This documentation page is still being written.
The Colang Playground is a prototyping environment that you can use to learn the language and design your conversational bots. Using the playground, you can create your bot models and play with them instantly, using the embedded chat widget.
Editor and webchat
The central component of the playground is the colang editor, which provides both syntax highlight and IntelliSense features like autocomplete or parameters info. On the right, you have the webchat interface, which allows you to play with your model as you're working on it.
COMING SOON: the ability to share your bots publicly for testing purposes.

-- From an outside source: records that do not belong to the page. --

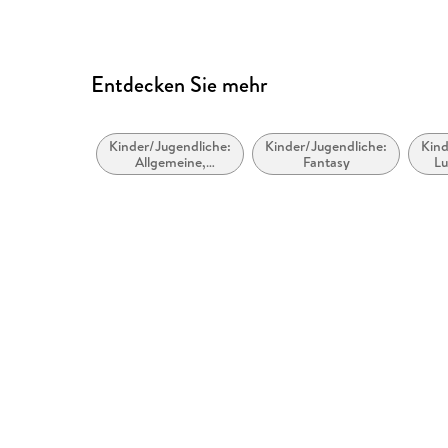
Entdecken Sie mehr
Kinder/Jugendliche:
Kinder/Jugendliche:
Kind
Allgemeine,
Fantasy
Lu
moderne und
zeitgenössische
Belletristik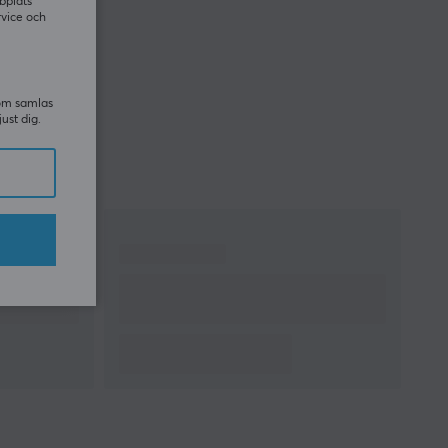
bplats
rvice och
som samlas
just dig.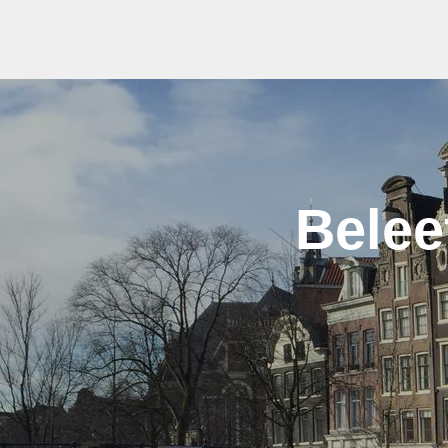
Belee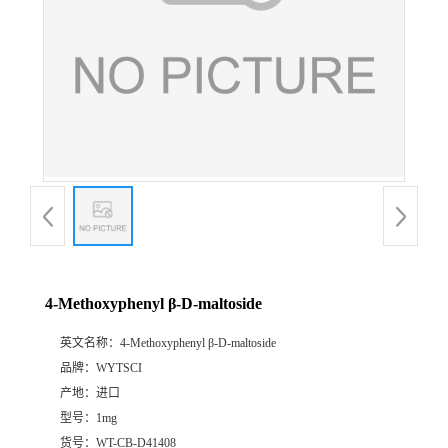
4-Methoxyphenyl β-D-maltoside
英文名称：
4-Methoxyphenyl β-D-maltoside
品牌：
WYTSCI
产地：
进口
型号：
1mg
货号：
WT-CB-D41408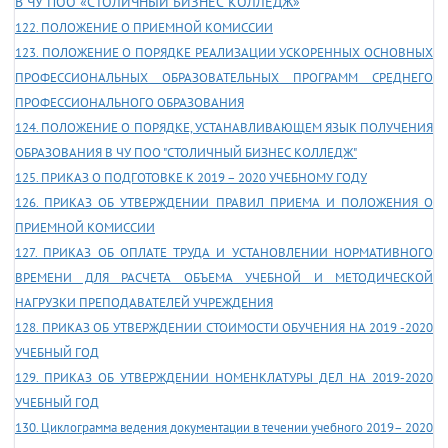
В ЧУ ПОО «СТОЛИЧНЫЙ БИЗНЕС КОЛЛЕДЖ»
122. ПОЛОЖЕНИЕ О ПРИЕМНОЙ КОМИССИИ
123. ПОЛОЖЕНИЕ О ПОРЯДКЕ РЕАЛИЗАЦИИ УСКОРЕННЫХ ОСНОВНЫХ
ПРОФЕССИОНАЛЬНЫХ ОБРАЗОВАТЕЛЬНЫХ ПРОГРАММ СРЕДНЕГО
ПРОФЕССИОНАЛЬНОГО ОБРАЗОВАНИЯ
124. ПОЛОЖЕНИЕ О ПОРЯДКЕ, УСТАНАВЛИВАЮЩЕМ ЯЗЫК ПОЛУЧЕНИЯ
ОБРАЗОВАНИЯ В ЧУ ПОО "СТОЛИЧНЫЙ БИЗНЕС КОЛЛЕДЖ"
125. ПРИКАЗ О ПОДГОТОВКЕ К 2019 – 2020 УЧЕБНОМУ ГОДУ
126. ПРИКАЗ ОБ УТВЕРЖДЕНИИ ПРАВИЛ ПРИЕМА И ПОЛОЖЕНИЯ О
ПРИЕМНОЙ КОМИССИИ
127. ПРИКАЗ ОБ ОПЛАТЕ ТРУДА И УСТАНОВЛЕНИИ НОРМАТИВНОГО
ВРЕМЕНИ ДЛЯ РАСЧЕТА ОБЪЕМА УЧЕБНОЙ И МЕТОДИЧЕСКОЙ
НАГРУЗКИ ПРЕПОДАВАТЕЛЕЙ УЧРЕЖДЕНИЯ
128. ПРИКАЗ ОБ УТВЕРЖДЕНИИ СТОИМОСТИ ОБУЧЕНИЯ НА 2019 -2020
УЧЕБНЫЙ ГОД
129. ПРИКАЗ ОБ УТВЕРЖДЕНИИ НОМЕНКЛАТУРЫ ДЕЛ НА 2019-2020
УЧЕБНЫЙ ГОД
130. Циклограмма ведения документации в течении учебного 2019– 2020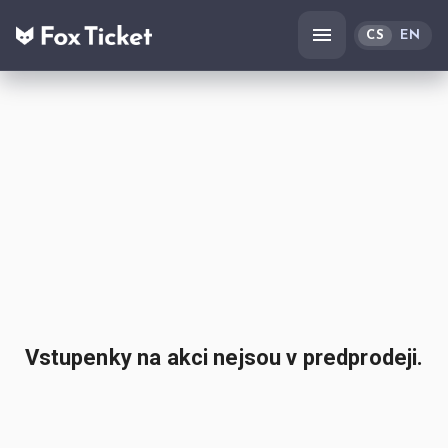
CS
EN
Vstupenky na akci nejsou v predprodeji.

One of the great features of colang is the ability to include the elements of a model into another model. The playground implements the importing semantics and allows you to include bot models in one another. For example, you can include the chitchat bot model like this:
We're currently in private beta, and we are working on exporting a colang model into various conversational AI frameworks/platforms.
- RASA NLU
- RASA Stories
We're also working on importing models designed with other tools into the playground. This will enable you to play with them and potentially enrich them with other components.
To run your colang model, the playground uses a complete stack of conversational AI components:
- Hybrid NLU: a hybrid NLU engine using a grammar-based system and a machine-learning system using RASA.
- Conversational flows engine: a conversational flows engine that implements the full semantics of the colang language.
- Knowledge graph: an in-memory graph database with support for static data import and connectors to other platforms.
- NLG: natural language generation component with support for context variables, widget templates, and contextual responses.